La puntura della fede

Ho lasciato da ultimo il tassello cruciale, quello che spetta alla libertà umana riconoscere o rifiutare. Si dice che in punto di morte tutta la vita ci passi davanti, ed è quello che testimoniano questi pazienti risvegliatisi dal coma indotto per curarli. Si dice anche che sorga più intenso il pensiero di Dio, i più scettici affermano che sia una forma di debolezza. È vero l’opposto, cioé che la robustezza di un’anima spicca nei momenti cruciali. Mi ha colpito un passo della testimonianza di Franco Pugliese, medico di 67 anni anch’egli prostrato dalla fatica di sopportare il casco a ossigeno; dopo una forte crisi di panico, una svolta:

A darmi coraggio erano le albe, che vedevo dalla finestra vicino al mio letto: ogni volta che vedevo spuntare il sole, sentivo di aver vinto una piccola battaglia. (Ibid)

Anche inconsapevole, questa è un’esperienza di fede originaria: constatare che le cose vengono strappate al buio, ogni giorno, anzi ogni istante. L’alba c’è, e non la costruiamo noi. È l’ipotesi prima della Genesi, e s’incarna in ogni nostra giornata – sebbene la nostra inerzia ne trascuri la presenza e trascuri la gratitudine che ne deriva.

#### Consegne dell'esercizio:
[1] Ripeti alla lettera il passo del testo sulla fede che comincia con le parole "La puntura della" e si chiude dopo "piccola battaglia. (Ibid)".
[2] Per favore, scrivi il seguito del testo sulla fede a partire dall'ultima frase riportata.
Le righe riportate qui provengono da una fonte diversa.

#### Dati in ingresso:

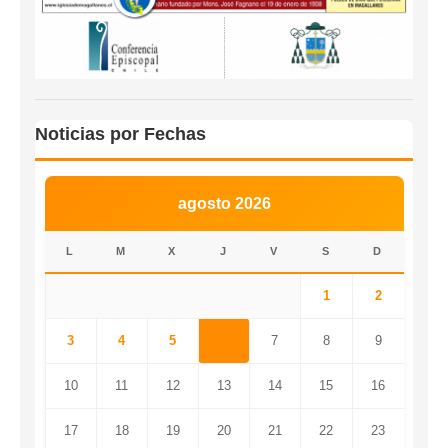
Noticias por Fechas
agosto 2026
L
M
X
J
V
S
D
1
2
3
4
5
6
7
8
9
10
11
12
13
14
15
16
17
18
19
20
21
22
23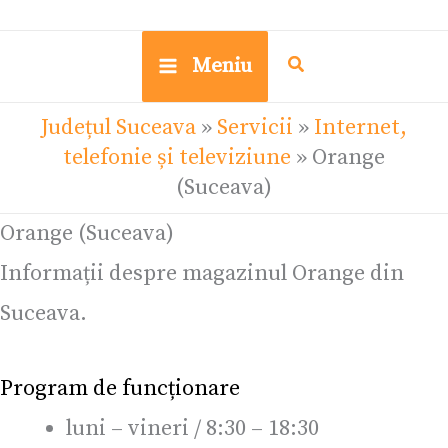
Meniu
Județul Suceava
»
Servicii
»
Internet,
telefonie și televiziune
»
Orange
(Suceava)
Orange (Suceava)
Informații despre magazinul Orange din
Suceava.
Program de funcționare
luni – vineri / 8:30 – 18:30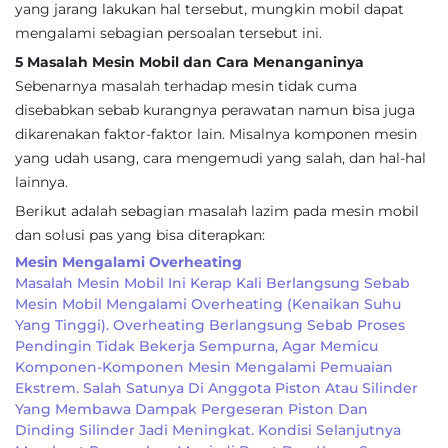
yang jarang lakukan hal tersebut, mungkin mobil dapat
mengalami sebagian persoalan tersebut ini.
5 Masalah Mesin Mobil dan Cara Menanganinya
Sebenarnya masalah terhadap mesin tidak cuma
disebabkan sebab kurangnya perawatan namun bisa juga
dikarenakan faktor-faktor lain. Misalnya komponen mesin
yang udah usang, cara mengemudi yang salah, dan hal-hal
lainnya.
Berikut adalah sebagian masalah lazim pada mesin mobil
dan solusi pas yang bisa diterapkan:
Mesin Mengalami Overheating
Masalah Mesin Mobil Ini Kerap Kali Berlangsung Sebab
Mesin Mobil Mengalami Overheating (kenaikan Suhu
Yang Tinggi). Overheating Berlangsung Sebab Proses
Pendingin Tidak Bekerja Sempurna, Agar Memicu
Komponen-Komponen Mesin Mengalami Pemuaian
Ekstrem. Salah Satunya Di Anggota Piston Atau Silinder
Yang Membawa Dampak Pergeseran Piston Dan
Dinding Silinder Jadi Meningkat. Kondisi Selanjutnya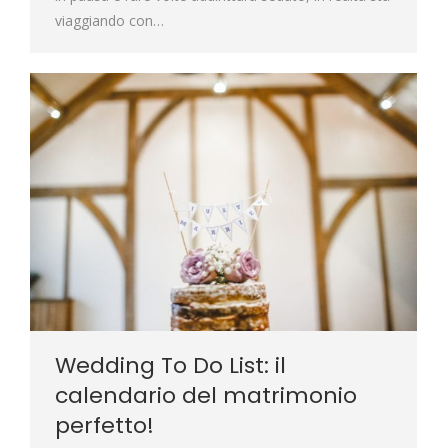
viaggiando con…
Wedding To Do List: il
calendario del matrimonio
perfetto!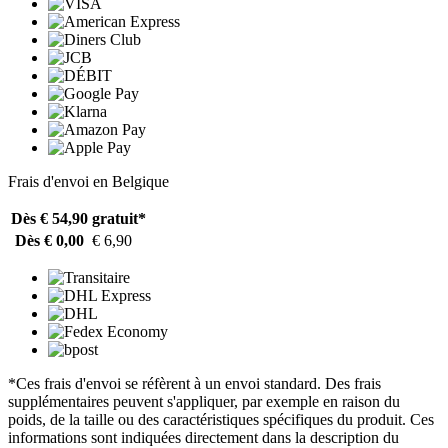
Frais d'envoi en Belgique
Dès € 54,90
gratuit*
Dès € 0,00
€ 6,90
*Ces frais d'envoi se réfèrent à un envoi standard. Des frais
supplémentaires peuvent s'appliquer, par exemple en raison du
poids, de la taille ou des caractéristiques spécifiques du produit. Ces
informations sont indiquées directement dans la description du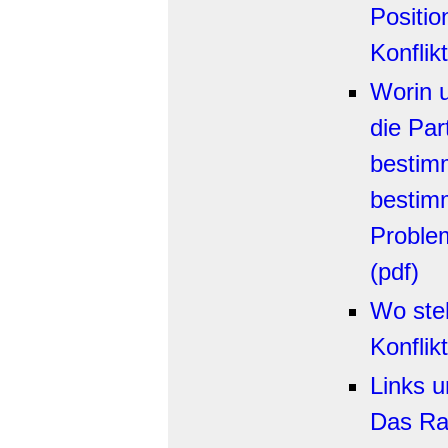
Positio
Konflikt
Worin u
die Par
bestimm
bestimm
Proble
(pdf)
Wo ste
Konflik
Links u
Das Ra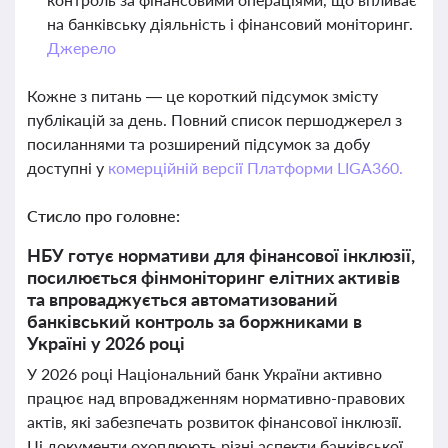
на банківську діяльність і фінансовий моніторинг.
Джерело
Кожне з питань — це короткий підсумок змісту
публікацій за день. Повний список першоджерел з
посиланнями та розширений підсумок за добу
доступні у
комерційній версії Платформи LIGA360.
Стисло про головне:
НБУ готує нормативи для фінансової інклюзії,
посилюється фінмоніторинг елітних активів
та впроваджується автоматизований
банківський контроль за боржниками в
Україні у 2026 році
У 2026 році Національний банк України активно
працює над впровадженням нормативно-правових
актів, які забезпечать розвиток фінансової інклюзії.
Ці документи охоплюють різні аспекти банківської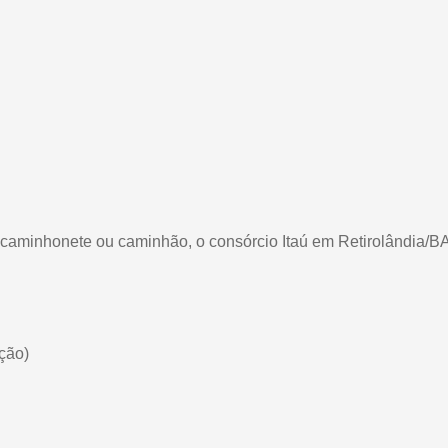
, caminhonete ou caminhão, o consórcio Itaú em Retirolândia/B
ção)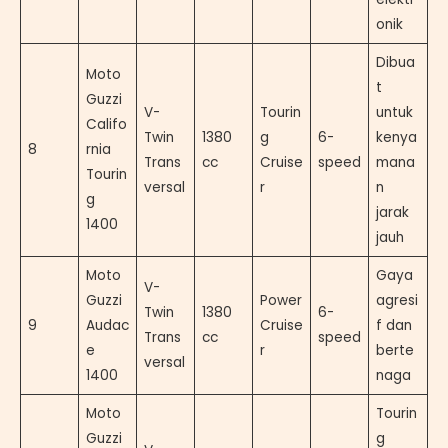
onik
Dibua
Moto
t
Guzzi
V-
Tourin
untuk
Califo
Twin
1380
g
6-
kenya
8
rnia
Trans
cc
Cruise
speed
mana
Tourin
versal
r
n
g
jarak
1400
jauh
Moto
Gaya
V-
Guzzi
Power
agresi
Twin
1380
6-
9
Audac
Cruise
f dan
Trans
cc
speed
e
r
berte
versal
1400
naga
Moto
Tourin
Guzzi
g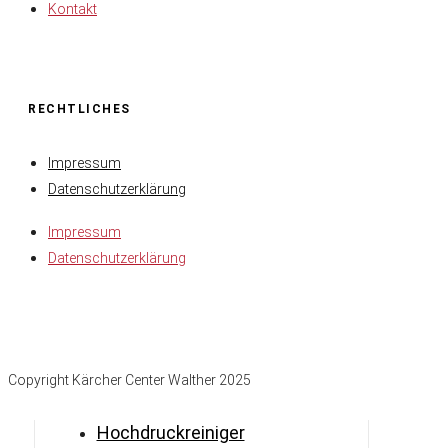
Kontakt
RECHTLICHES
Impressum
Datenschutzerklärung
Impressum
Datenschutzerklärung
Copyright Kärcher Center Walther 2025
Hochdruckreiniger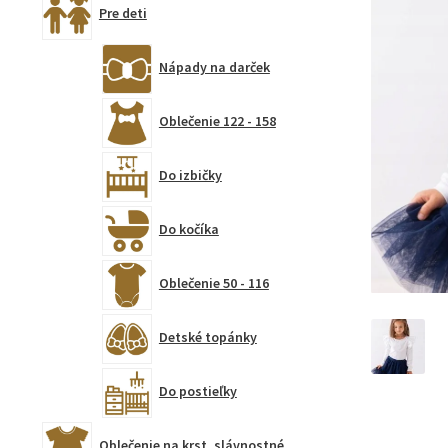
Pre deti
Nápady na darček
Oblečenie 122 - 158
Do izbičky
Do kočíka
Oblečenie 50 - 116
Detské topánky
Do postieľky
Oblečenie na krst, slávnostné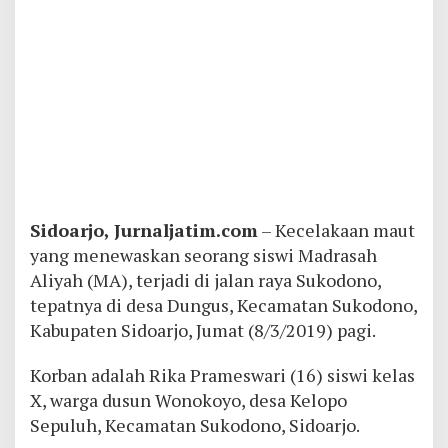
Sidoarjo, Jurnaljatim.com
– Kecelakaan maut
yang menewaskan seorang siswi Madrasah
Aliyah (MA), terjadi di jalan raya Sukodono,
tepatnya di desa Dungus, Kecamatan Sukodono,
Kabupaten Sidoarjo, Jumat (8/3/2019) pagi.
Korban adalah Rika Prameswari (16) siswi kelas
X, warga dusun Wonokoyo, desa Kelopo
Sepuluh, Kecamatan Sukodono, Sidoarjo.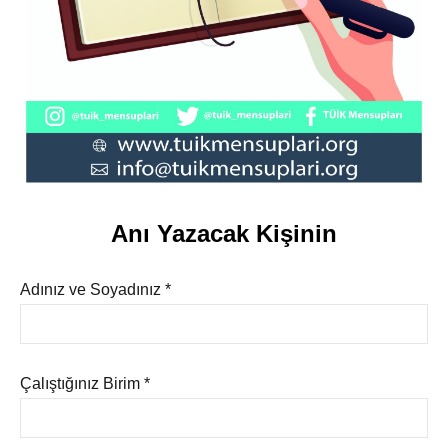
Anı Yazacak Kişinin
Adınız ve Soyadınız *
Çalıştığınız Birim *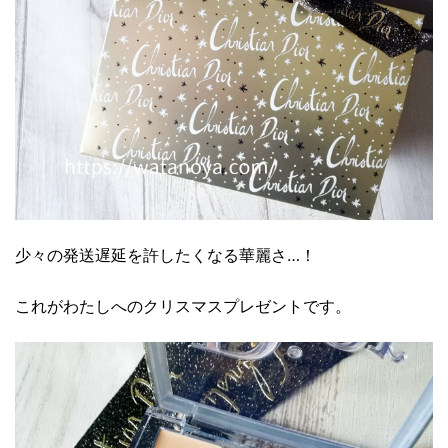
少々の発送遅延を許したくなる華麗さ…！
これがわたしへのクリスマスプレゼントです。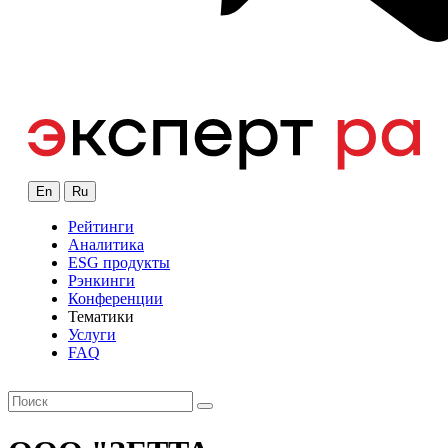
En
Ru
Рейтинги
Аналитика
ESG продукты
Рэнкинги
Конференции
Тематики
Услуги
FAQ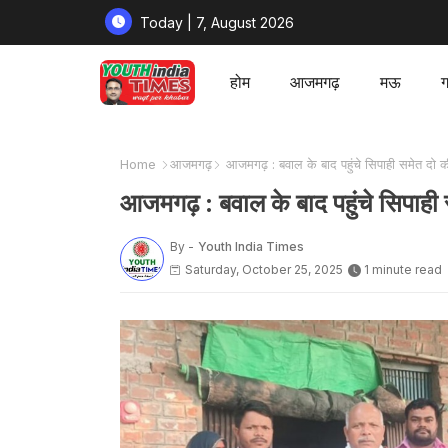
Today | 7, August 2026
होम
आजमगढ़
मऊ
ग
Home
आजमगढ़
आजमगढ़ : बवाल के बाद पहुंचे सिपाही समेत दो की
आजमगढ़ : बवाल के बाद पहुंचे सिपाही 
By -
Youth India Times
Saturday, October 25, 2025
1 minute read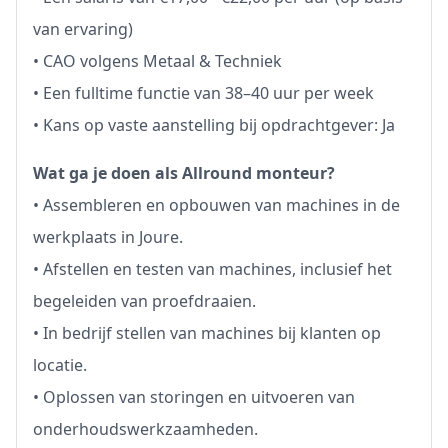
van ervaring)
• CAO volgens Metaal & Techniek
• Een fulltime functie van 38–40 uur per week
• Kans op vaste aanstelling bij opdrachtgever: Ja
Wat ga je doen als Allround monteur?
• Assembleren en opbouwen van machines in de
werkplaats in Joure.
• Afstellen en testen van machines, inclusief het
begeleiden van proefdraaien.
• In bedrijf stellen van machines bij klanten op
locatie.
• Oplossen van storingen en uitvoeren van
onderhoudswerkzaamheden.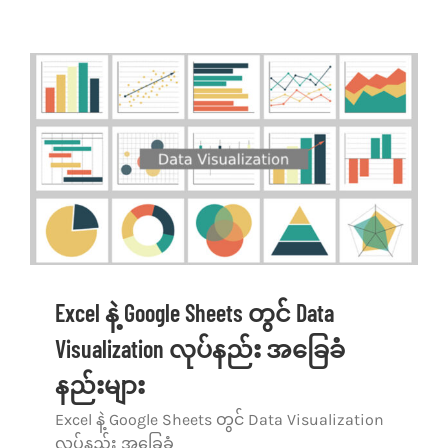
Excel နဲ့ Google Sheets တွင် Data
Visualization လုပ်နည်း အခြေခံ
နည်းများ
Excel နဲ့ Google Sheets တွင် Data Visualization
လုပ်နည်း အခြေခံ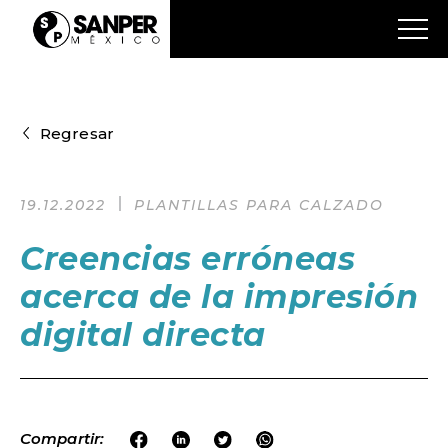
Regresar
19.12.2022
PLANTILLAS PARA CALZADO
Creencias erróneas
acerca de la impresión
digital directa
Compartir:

#### Sezione risposte:
[1]
La puntura della fede

Ho lasciato da ultimo il tassello cruciale, quello che spetta alla libertà umana riconoscere o rifiutare. Si dice che in punto di morte tutta la vita ci passi davanti, ed è quello che testimoniano questi pazienti risvegliatisi dal coma indotto per curarli. Si dice anche che sorga più intenso il pensiero di Dio, i più scettici affermano che sia una forma di debolezza. È vero l’opposto, cioé che la robustezza di un’anima spicca nei momenti cruciali. Mi ha colpito un passo della testimonianza di Franco Pugliese, medico di 67 anni anch’egli prostrato dalla fatica di sopportare il casco a ossigeno; dopo una forte crisi di panico, una svolta:

A darmi coraggio erano le albe, che vedevo dalla finestra vicino al mio letto: ogni volta che vedevo spuntare il sole, sentivo di aver vinto una piccola battaglia. (Ibid)

[2]
Ma anche chi era già certo della propria fede l’ha vista trasformarsi dentro l’esperienza tragica della malattia. Se l’alba è già un segno della presenza divina, il vertice della compagnia di Dio all’uomo è la sua Incarnazione e Passione. Gianmario della Giovanna è un sacerdote di Bergamo ricoverato in terapia intensiva, il dolore più forte che ha patito è stato quello dei prelievi arteriosi:

A sopportarlo mi ha aiutato il pensiero che, se un ago era in grado di provocarmi un tale dolore, che cosa doveva significare aver avuto un chiodo piantato a martellate nel polso, e lasciato lì per ore, fino alla fine dell’agonia della croce. Questo mi ha aiutato a congiungermi in modo potente, prima impensabile, con la mia fede, a sentirne su di me l’incarnazione. Sono entrato in ospedale con un Dio, e ne sono uscito con uno completamente diverso. (Ibid)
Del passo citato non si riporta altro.